§ **PASSAGE GIVEN**:
________

This Benromach is young and simple (un-complex). But it is also light, grassy, citrussy and fresh. So it has its moment. Some would call it their summer Whisky. Its nice and…restrained.

Points: 72

Talisker “Neist Point” (45.8%, OB, for Travel Retail)

Just a few weeks ago this new Talisker was released, not by Diageo, but by Diageo Global Travel and Middle East (GTME). What? I don’t know why, but why do I have the feeling I’m being more and more conned? First, lets back up a bit. Not so long ago you had Talisker’s with age statements like 10yo, 12yo, 20yo, 25yo and 30yo, I said, not so long ago. Longer ago we had a stellar 8yo as well. At a certain point, again, not so long ago, the 18yo was released. All of a sudden, the stocks were depleted and the owners saw that Whisky was fetching silly money all across the board. I get that, because you’re in business to make a lot of money, hopefully, so I get the prices that are asked today. It’s a question of simple economics, supply and demand. Supply, somewhat unknown, the demand high.

Screen-Shot-2015-04-09-at-9.59.34-AMConned I said. Now, we are getting NAS Whiskies, and I tell you why. We need a lot of stock of older Whiskies to make high-priced Whiskies with an age statement again for the future. Well the price I mention is uncertain, because you never know what we the public are willing to pay for our Talisker 18yo in ten years’ time. Thus a lot of young Whisky must be released with some added older Whiskies for taste, because Diageo found out that the traveller is mainly concerned with taste and not age.

So we saw a lot of young Whiskies enter the market place and top money is spent to convince us that it’s all about taste and not age, well, we are made to forget that age matters a lot when it comes to taste! As I said above, I understand that I have to shell out some serious money for my Talisker 18yo, 25yo and 30yo, but that’s my choice, since I do love those expressions, but I can decide myself if I want to spend that kind of money, now or in the future. Diageo doesn’t really care because if I won’t spend that money, someone else will, because we see a lot of people paying a lot of money for Whiskies these days. And it’s almost no use looking elsewhere (other distillates), since those prices are soaring as well.

________

§ **PROBLEM DESCRIPTION**: Can you repeat everything in the whisky review from "Screen-Shot-2015-04-09-at-9.59.34-AMConned I said." down to "and not age.", word for word?

§ **LISTING**:
________

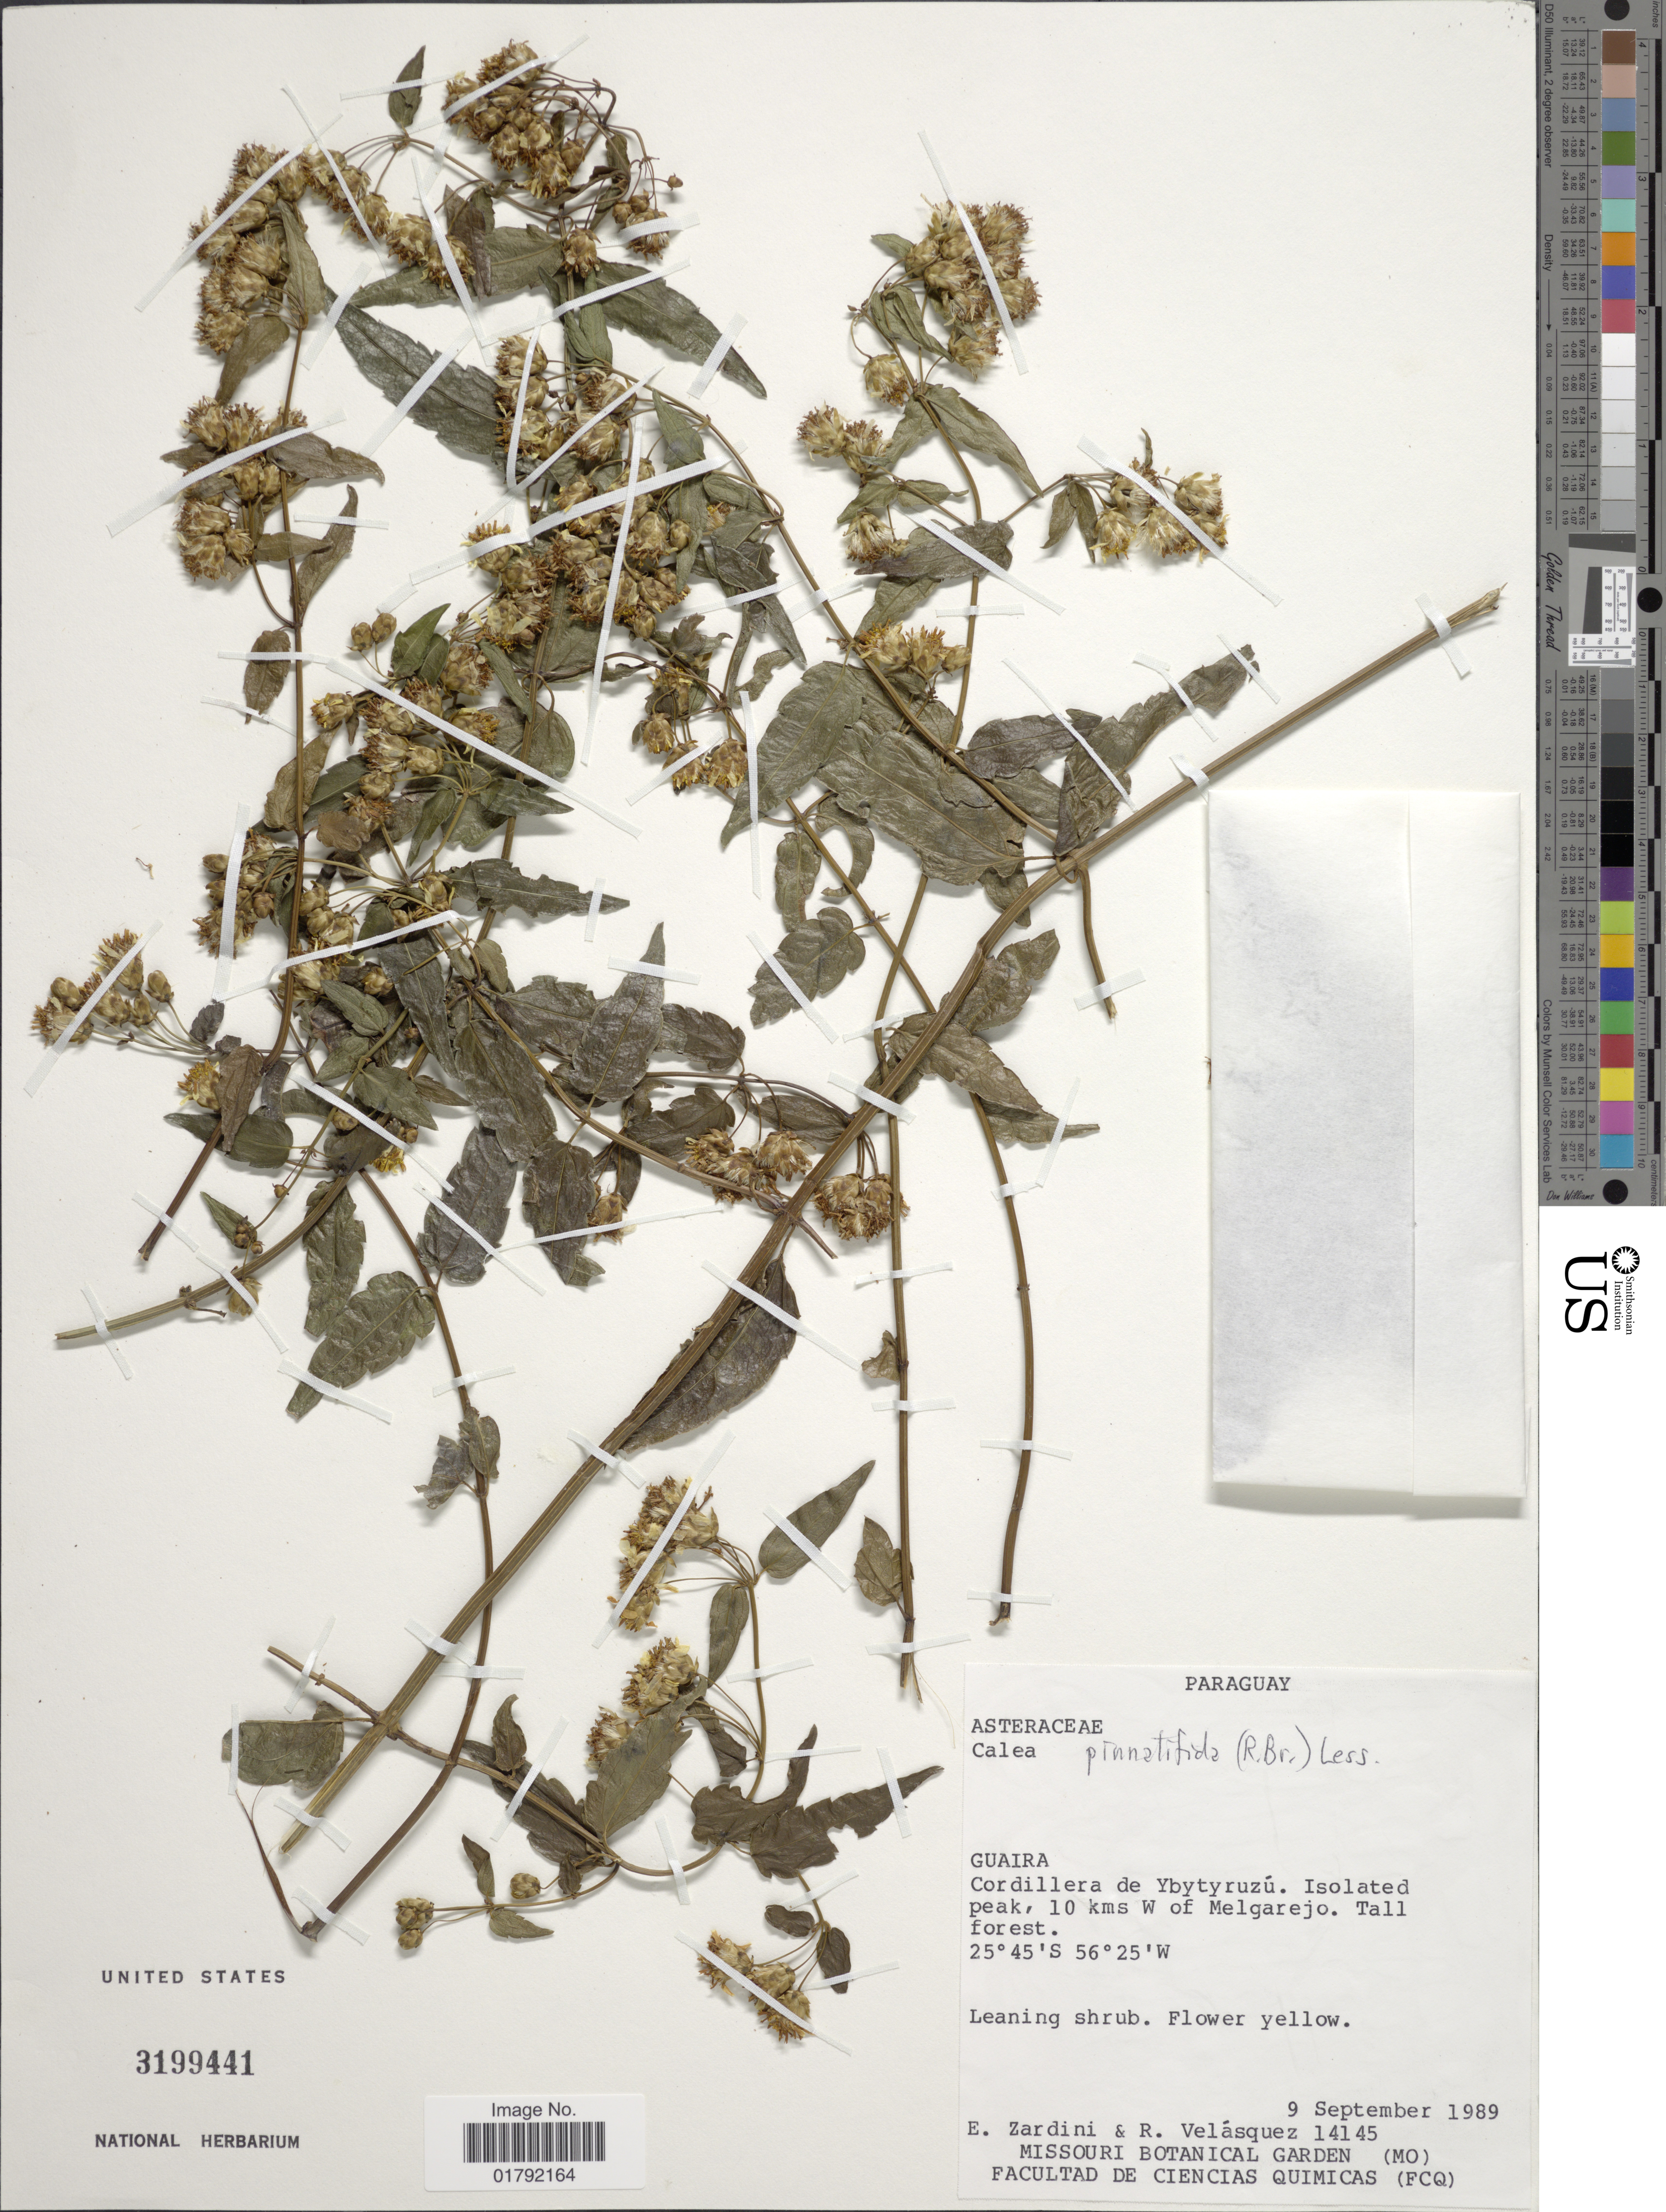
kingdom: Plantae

________

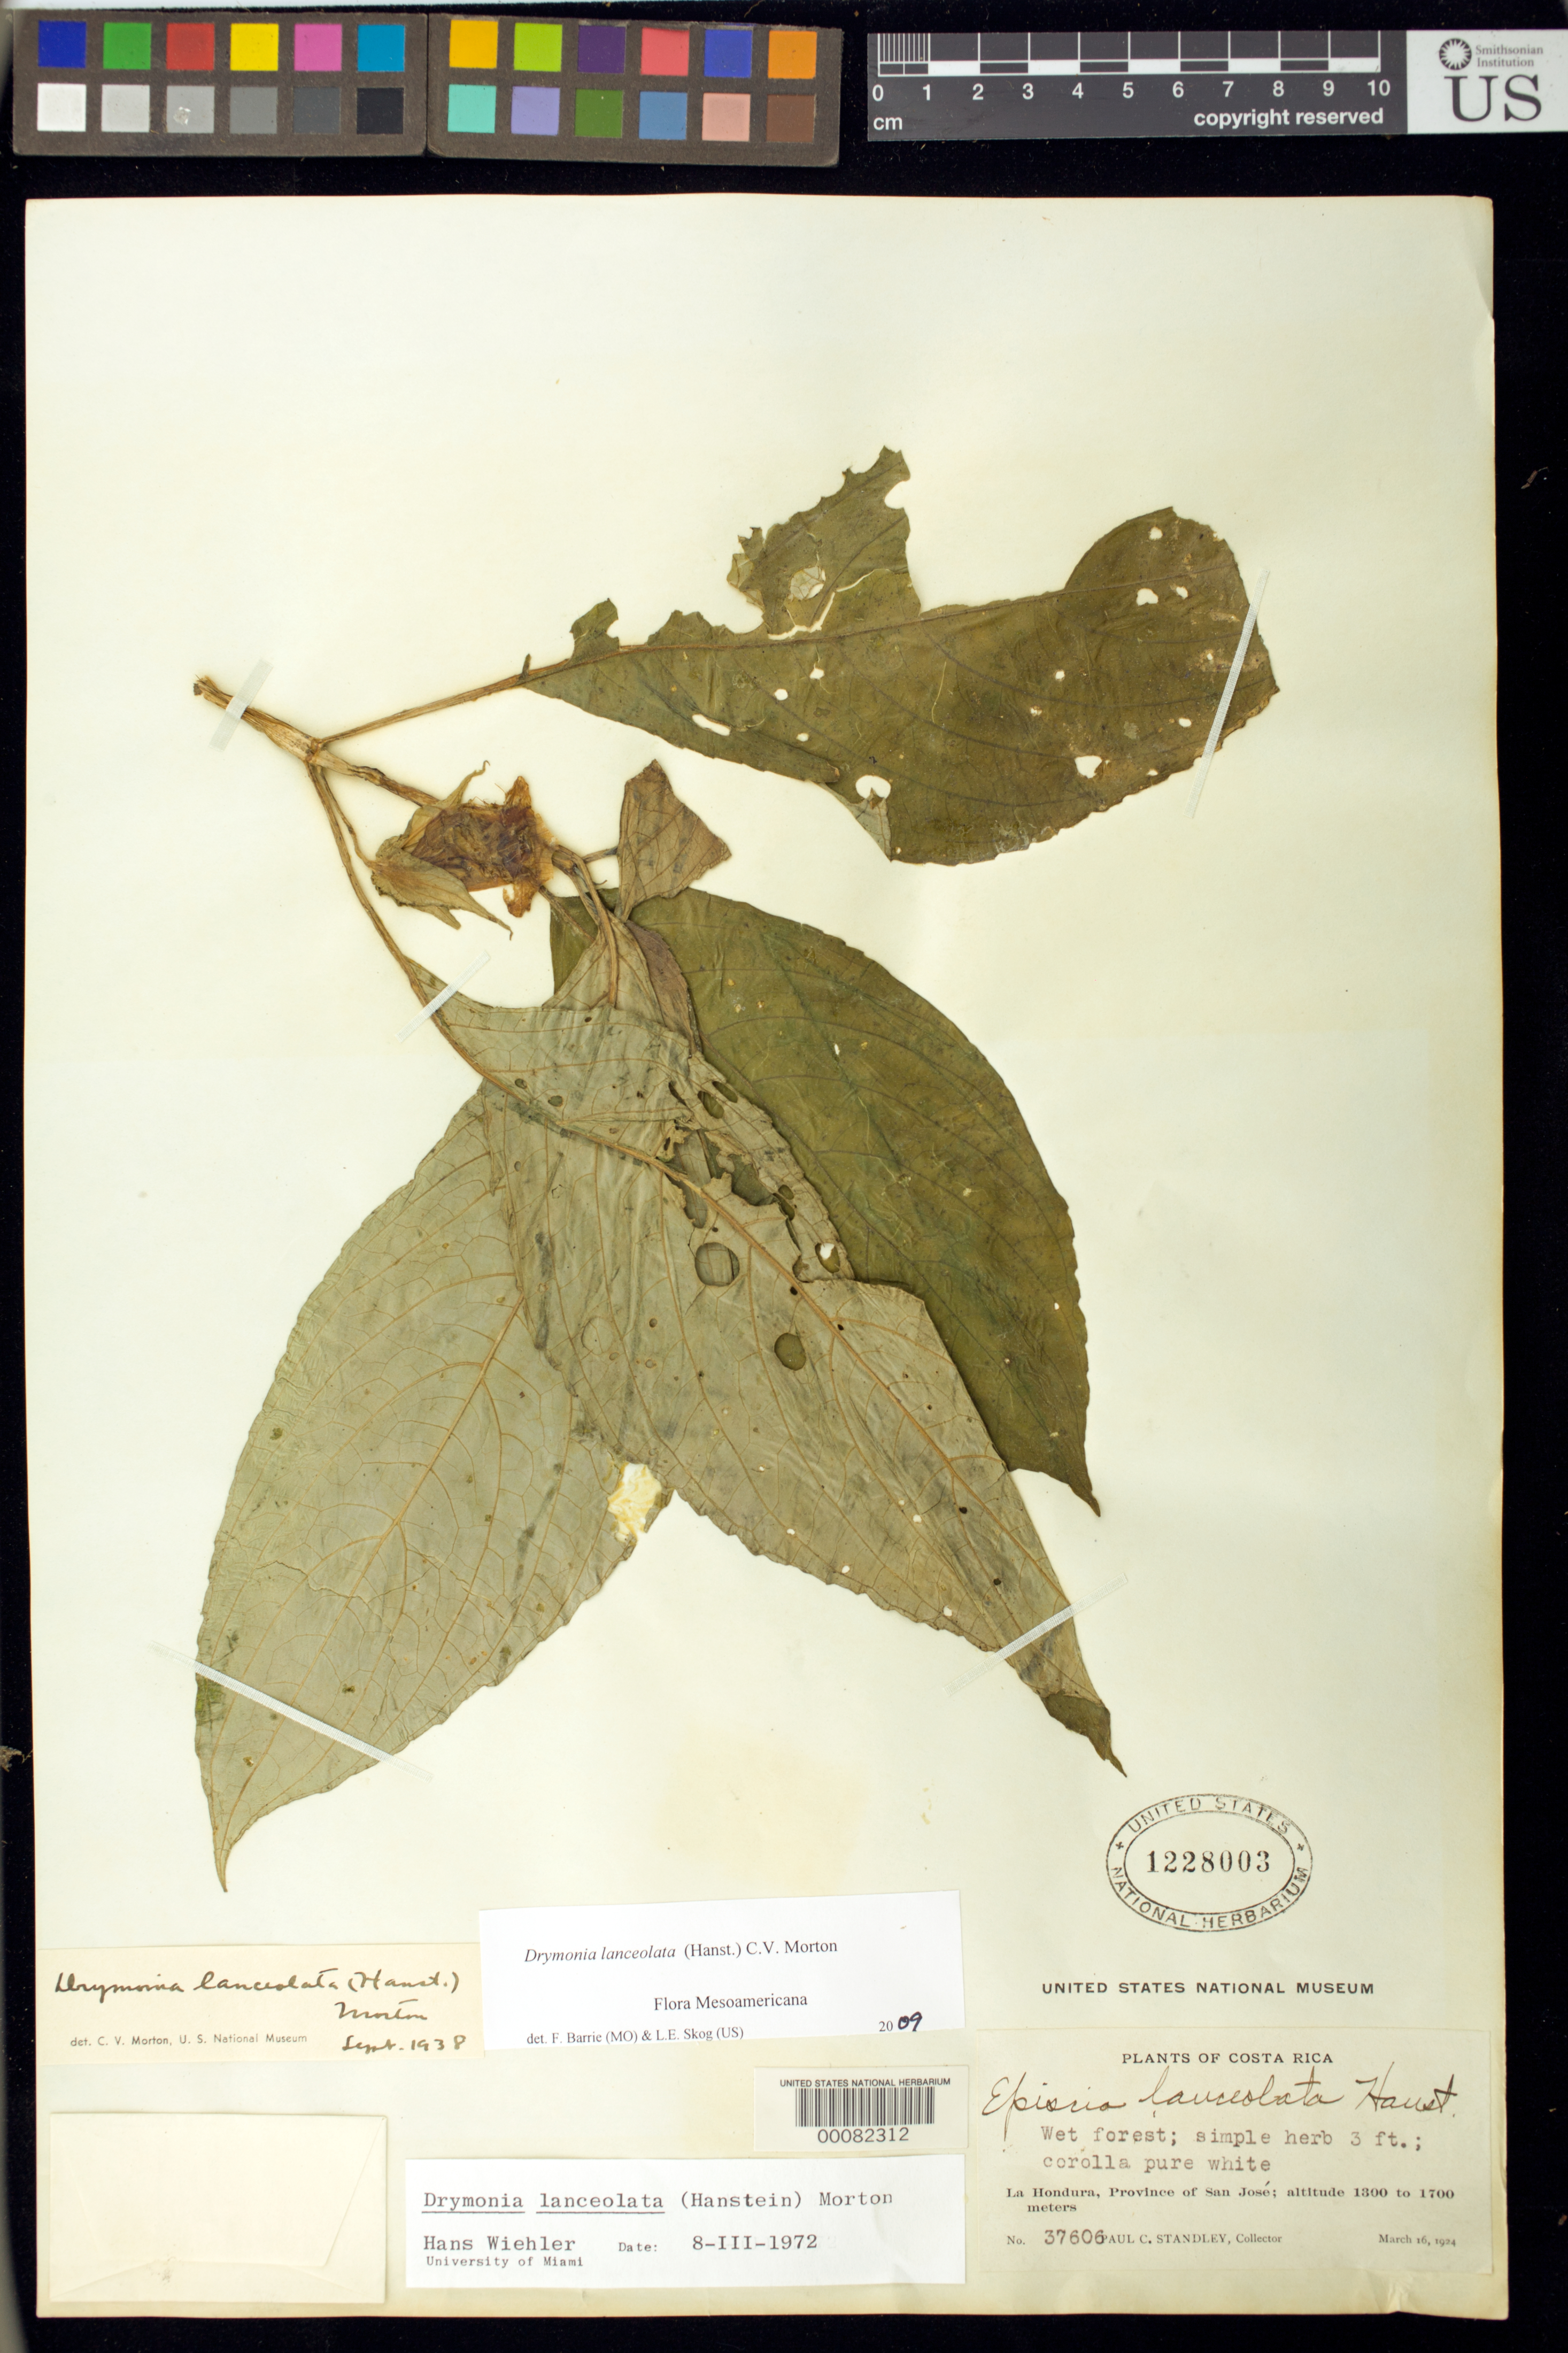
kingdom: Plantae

________

§ **RESULT**:
Screen-Shot-2015-04-09-at-9.59.34-AMConned I said. Now, we are getting NAS Whiskies, and I tell you why. We need a lot of stock of older Whiskies to make high-priced Whiskies with an age statement again for the future. Well the price I mention is uncertain, because you never know what we the public are willing to pay for our Talisker 18yo in ten years’ time. Thus a lot of young Whisky must be released with some added older Whiskies for taste, because Diageo found out that the traveller is mainly concerned with taste and not age.